→ Data for review
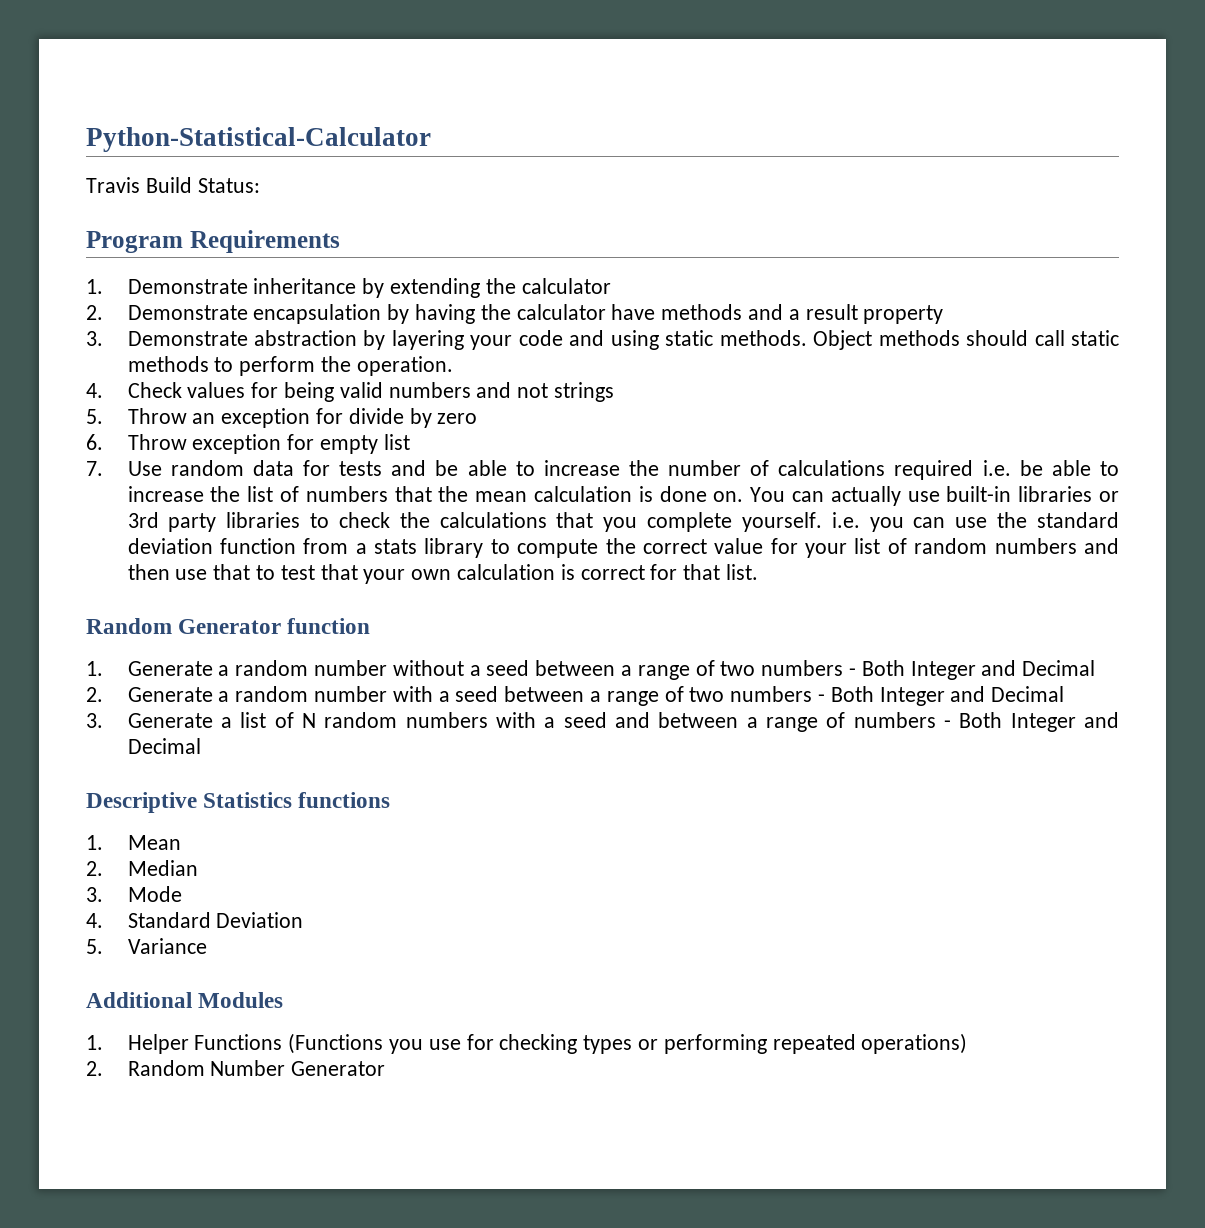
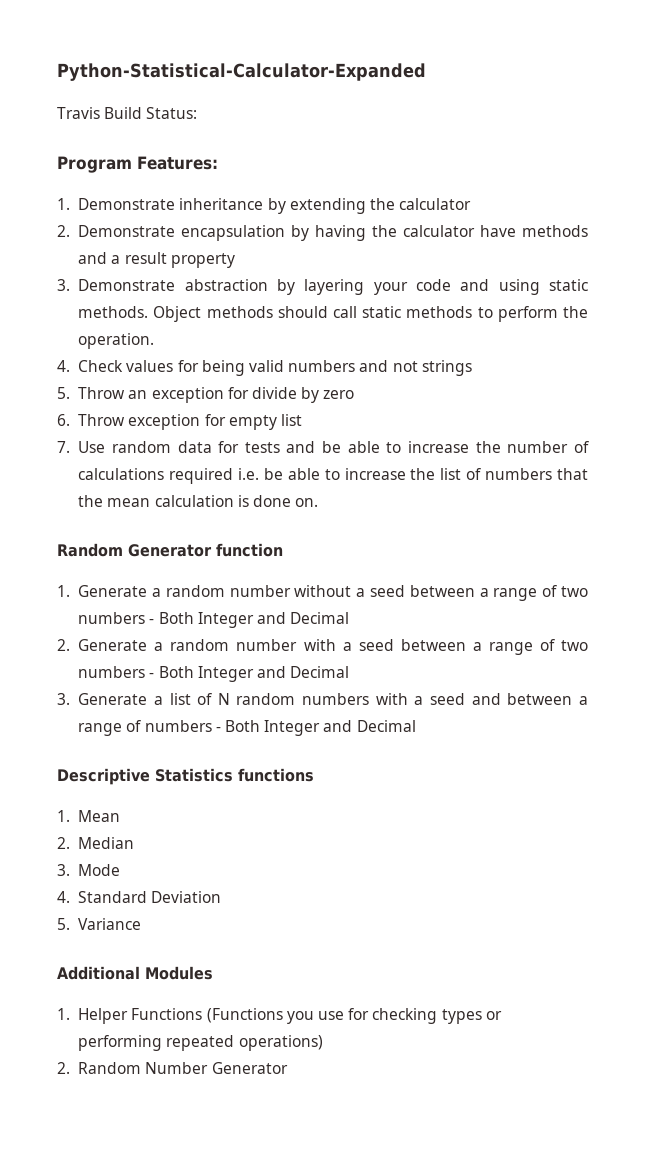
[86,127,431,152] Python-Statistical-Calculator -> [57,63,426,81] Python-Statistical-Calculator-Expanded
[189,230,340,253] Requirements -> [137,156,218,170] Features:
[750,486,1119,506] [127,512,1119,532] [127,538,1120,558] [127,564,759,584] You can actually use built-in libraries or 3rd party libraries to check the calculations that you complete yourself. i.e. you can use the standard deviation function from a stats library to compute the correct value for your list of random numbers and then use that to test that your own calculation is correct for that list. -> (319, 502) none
* * *
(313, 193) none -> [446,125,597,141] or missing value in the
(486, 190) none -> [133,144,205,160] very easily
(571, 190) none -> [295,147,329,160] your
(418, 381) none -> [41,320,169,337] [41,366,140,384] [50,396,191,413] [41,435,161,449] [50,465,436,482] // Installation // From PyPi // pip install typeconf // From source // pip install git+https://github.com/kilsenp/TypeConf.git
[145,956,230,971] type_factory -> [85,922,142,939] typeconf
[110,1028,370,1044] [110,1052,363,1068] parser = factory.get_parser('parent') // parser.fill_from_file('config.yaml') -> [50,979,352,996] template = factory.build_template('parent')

→ Exercise goal
Show all lines above that contain "value".

→ The completed task
[750,486,1119,506] [127,512,1119,532] [127,538,1120,558] [127,564,759,584] You can actually use built-in libraries or 3rd party libraries to check the calculations that you complete yourself. i.e. you can use the standard deviation function from a stats library to compute the correct value for your list of random numbers and then use that to test that your own calculation is correct for that list. -> (319, 502) none
(313, 193) none -> [446,125,597,141] or missing value in the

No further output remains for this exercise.